1 green pepper, sliced very thin

1/2 red onion, sliced thin

2 artichoke hearts, sliced (not the marinated variety)*

About 125g feta (preferably goat feta), cut into slabs

6-8 kalamata olives

Olive oil

balsamic vinegar

about I tsp dill

about I/2 tsp oregano

small pinch of sea salt

just a dusting of paprika

*Truthfully, in Greece this salad doesn’t usually have artichokes. But I’d opened a tin a few days before and they were staring at me, insisting I use them. And they worked wonderfully well.
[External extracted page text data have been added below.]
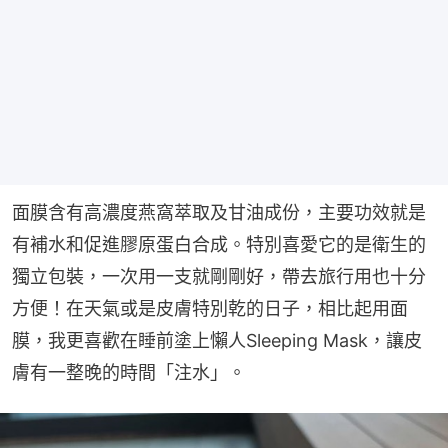
面膜含有高濃度燕窩萃取及甘油成份，主要功效就是
有補水和促進膠原蛋白合成。特別喜愛它的是衛生的
獨立包裝，一次用一支就剛剛好，帶去旅行用也十分
方便！在天氣或是皮膚特別乾的日子，相比起用面
膜，我更喜歡在睡前塗上懶人Sleeping Mask，讓皮
膚有一整晚的時間「注水」。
Put tomatoes, cucumber, pepper, onion and artichokes in a bowl. Splash on the olive oil and follow with just a drizzle and a half of balsamic. Add the dill, oregano and salt. Top with slabs of feta and dust these with just a hint of paprika. Scatter olives over the salad and serve with a good, crusty bread.

 

So Many Puddings

The other night Phil and I were sitting with my mother over a pre-dinner drink, watching the yellow house finches feast on nuts and seeds, and talking about pudding. (Don’t ask me why. We invariably talk about food, but pudding was not on the menu that night; fresh, Okanagan cantaloupe was to be our dessert.) Anyway, our talk turned to rice puddings that came out so dense they had to be sliced like cake. And the bread puddings from Phil’s childhood in England—an economical way to turn slightly stale bread into a dish of sweet comfort. He introduced me years ago to sticky toffee pudding, which was so powerfully delicious that after my first bite I became utterly obsessed with the idea of making it. Phil told us about bread-and-butter pudding, a distinctly different dessert from the bread pudding Mom and I both love. My mother reminisced about a cakey pudding she used to make: hot and gooey, with a crown of warm caramel sauce.

The combined pudding-experience of my husband (pudding-eater) and my mother (pudding-maker) seemed vast, and I was astonished to learn that neither had ever had this so-simple pudding made with bread and berries. The bread in this one is virtually undetectable; it gets completely berrified by the fruit. Perfect for blackberry season, and a great way to use frozen berries.

Summer Berry Pudding

About 7-8 slices stale white bread, crusts removed (slices should be about ½” thick)
2 lbs blackberries (the pudding will taste better if you forage for wild berries, proving your pureness of heart by getting spiderwebs in your hair and bramble scratches on your limbs)
1/3 cup sugar, or more if you like things sweet

Line the bottom and sides of a large bowl with bread slices, cutting into shapes that fit together for good coverage. Put the fruit in a large saucepan, add the sugar, and bring to a boil over low heat. Cook about 3 minutes and set aside about 2 tablespoons of the berry juice. Pour the fruit and the rest of the juice over the bread, covering bread completely. Set a plate over the fruit-bread mixture, one smaller than the bowl so that it will sit inside the edge of the bowl. Put a heavy jar or can on top of the plate, weighting it down and pushing the bread deep into the fruit. Refrigerate for 8 hours.

To serve, remove the weight and the plate. Cover with a larger serving plate and invert the bowl, unmolding the pudding. Pour the reserved juice over any edges of bread that are not soaked through with berry colour. Serve with a cheerful little cap of whipped cream.